• **Exercise data**
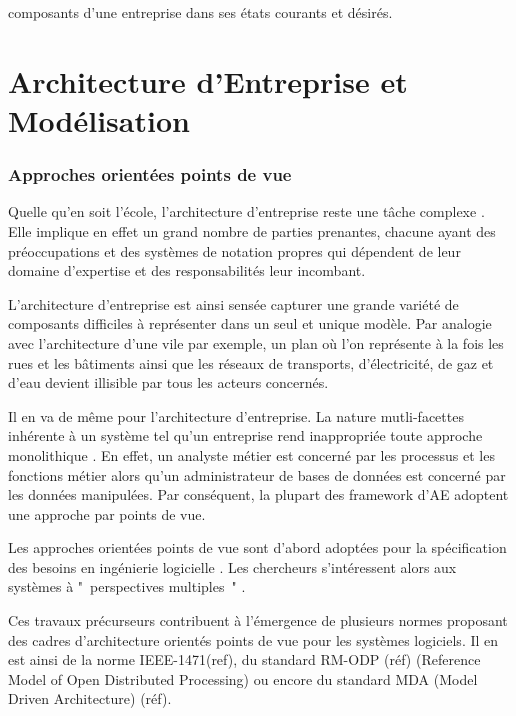 composants d'une entreprise dans ses états courants et désirés.  

\section{Architecture d'Entreprise et Modélisation}

\subsubsection{Approches orientées points de vue}

Quelle qu'en soit l'école, l'architecture d'entreprise reste une tâche complexe 
\cite{steen2004supporting}. Elle implique en effet un grand nombre de parties prenantes, chacune ayant des préoccupations et des systèmes de notation propres qui
dépendent de leur domaine d'expertise et des responsabilités leur incombant.

L'architecture d'entreprise est ainsi sensée capturer une grande variété de composants difficiles à représenter dans un seul et unique modèle. 
Par analogie avec l'architecture d'une vile par exemple, un plan où l'on représente à la fois les rues et les bâtiments ainsi que les réseaux de transports, d'électricité, de gaz et d'eau devient illisible par tous les acteurs concernés.

Il en va de même pour l'architecture d'entreprise. La nature mutli-facettes inhérente à un système tel qu'un entreprise rend inappropriée toute approche monolithique 
\cite{armour1999bigpicture}. En effet, un analyste métier est concerné par les 
processus et les fonctions métier alors qu'un administrateur de bases de données 
est concerné par les données manipulées. Par conséquent, la plupart des 
framework d'AE adoptent une approche par points de vue.

Les approches orientées points de vue sont d'abord adoptées pour la 
spécification des besoins en ingénierie logicielle \cite{mullery1979core}. Les 
chercheurs s'intéressent alors aux systèmes à "~perspectives multiples~" 
\cite{finkelstein1992viewpoints} \cite{kotonya1996requirements} 
\cite{nuseibeh1994multi} \cite{meyers1993representing}. 

Ces travaux précurseurs contribuent à l'émergence de plusieurs normes proposant 
des cadres d'architecture orientés points de vue pour les systèmes logiciels. Il 
en est ainsi de la norme IEEE-1471(ref), du standard RM-ODP (réf) (Reference 
Model of Open Distributed Processing) ou encore du standard MDA (Model Driven 
Architecture) (réf).

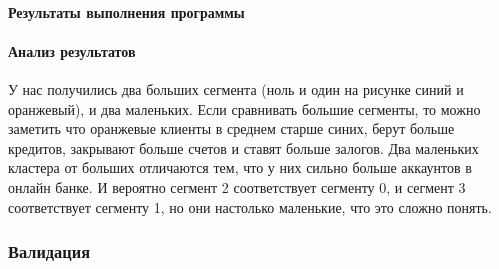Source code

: \documentclass[12pt,a4paper]{article}
\begin{document}
\begin{Shaded}
\begin{Highlighting}[]
\OperatorTok{=}
\NormalTok{labels[labels }\OperatorTok{==} \NormalTok{] }\OperatorTok{=} 
\NormalTok{labels[labels }\OperatorTok{==} \NormalTok{] }\OperatorTok{=} 
\OperatorTok{=}\NormalTok{, }\OperatorTok{=}\NormalTok{(}\NormalTok{, }\NormalTok{))}
\NormalTok{cluster\_hist([}
  \NormalTok{, }\NormalTok{, }\NormalTok{,}
  \NormalTok{, }\NormalTok{, }
\NormalTok{], axs, labels)}

\NormalTok{)}
\end{Highlighting}
\end{Shaded}

  \paragraph*{Результаты выполнения программы}

  \paragraph*{Анализ результатов}
  У нас получились два больших сегмента (ноль и один на рисунке синий и оранжевый), и два маленьких.
  Если сравнивать большие сегменты, то можно заметить что оранжевые клиенты в среднем старше синих,
  берут больше кредитов, закрывают больше счетов и ставят больше залогов.
  Два маленьких кластера от больших отличаются тем, что у них сильно больше аккаунтов в онлайн банке.
  И вероятно сегмент 2 соответствует сегменту 0, и сегмент 3 соответствует сегменту 1, но они настолько маленькие, что это сложно понять.

  \subsubsection{Валидация}
\end{document}
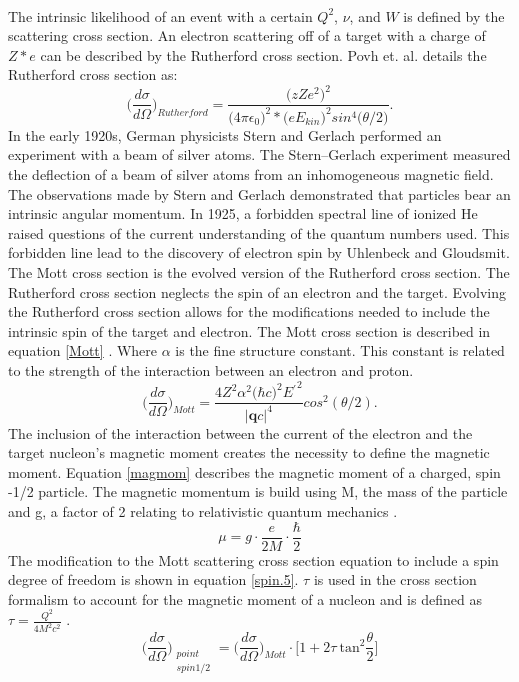 \paragraph{} The intrinsic likelihood of an event with a certain $Q^2$, $\nu$, and $W$ is defined by the scattering cross section. An electron scattering off of a target with a charge of $Z*e$ can be described by the Rutherford cross section. Povh et. al. \cite{PnN} details the Rutherford cross section as:
\begin{equation}
\bigg(\frac{d\sigma}{d\Omega}\bigg)_{Rutherford} = \frac{ \big(zZe^2\big)^2} {\big( 4\pi \epsilon_0\big)^2 * \big(e E_{kin}\big)^2 sin^4\big( \theta / 2 \big) }. 
\end{equation}
In the early 1920s, German physicists Stern and Gerlach performed an experiment with a beam of silver atoms. The Stern–Gerlach experiment measured the deflection of a beam of silver atoms from an inhomogeneous magnetic field\cite{strger}. The observations made by Stern and Gerlach demonstrated that particles bear an intrinsic angular momentum. In 1925, a forbidden spectral line of ionized He raised questions of the current understanding of the quantum numbers used. This forbidden line lead to the discovery of electron spin by Uhlenbeck and Gloudsmit\cite{e_spin}. The Mott cross section is the evolved version of the Rutherford cross section. The Rutherford cross section neglects the spin of an electron and the target. Evolving the Rutherford cross section allows for the modifications needed to include the intrinsic spin of the target and electron. The Mott cross section is described in equation \ref{Mott} \cite{HighE,PnN}.  Where $\alpha$ is the fine structure constant. This constant is related to the strength of the interaction between an electron and proton\cite{sane}.
\begin{equation}
\bigg(\frac{d\sigma}{d\Omega}\bigg)_{Mott} = \frac{4Z^2\alpha^2 \big(\hbar c \big)^2 E{^{\prime} }^2}{ |\boldsymbol{q}c|^4} cos^2 (\theta/2). \label{Mott}
\end{equation}
The inclusion of the interaction between the current of the electron and the target nucleon's magnetic moment creates the necessity to define the magnetic moment. Equation \ref{magmom} describes the magnetic moment of a charged, spin -1/2 particle. The magnetic momentum is build using M, the mass of the particle and g, a factor of 2 relating to relativistic quantum mechanics \cite{PnN}. 
\begin{equation}
\mu = g \cdot \frac{e}{2M}\cdot\frac{\hbar}{2} \label{magmom}
\end{equation}
The modification to the Mott scattering cross section equation to include a spin degree of freedom is shown in equation \ref{spin.5}. $\tau$ is used in the cross section formalism to account for the magnetic moment of a nucleon and is defined as $\tau = \frac{Q^2}{4M^2c^2}$ \cite{PnN}. 
\begin{equation}
\bigg(\frac{d\sigma}{d\Omega}\bigg)_{\substack{point \\ spin 1/2}} = \bigg(\frac{d\sigma}{d\Omega}\bigg)_{Mott} \cdot \big[1 + 2\tau \: \text{tan}^2\frac{\theta}{2} \big]\label{spin.5}
\end{equation}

• **Work to complete**
Reproduce only the lines from the beginning of the data through the line that contains "dépendent de leur", both included, and please drop the pictures.

• **Response area**
 composants d'une entreprise dans ses états courants et désirés.  

\section{Architecture d'Entreprise et Modélisation}

\subsubsection{Approches orientées points de vue}

Quelle qu'en soit l'école, l'architecture d'entreprise reste une tâche complexe 
\cite{steen2004supporting}. Elle implique en effet un grand nombre de parties prenantes, chacune ayant des préoccupations et des systèmes de notation propres qui
dépendent de leur domaine d'expertise et des responsabilités leur incombant.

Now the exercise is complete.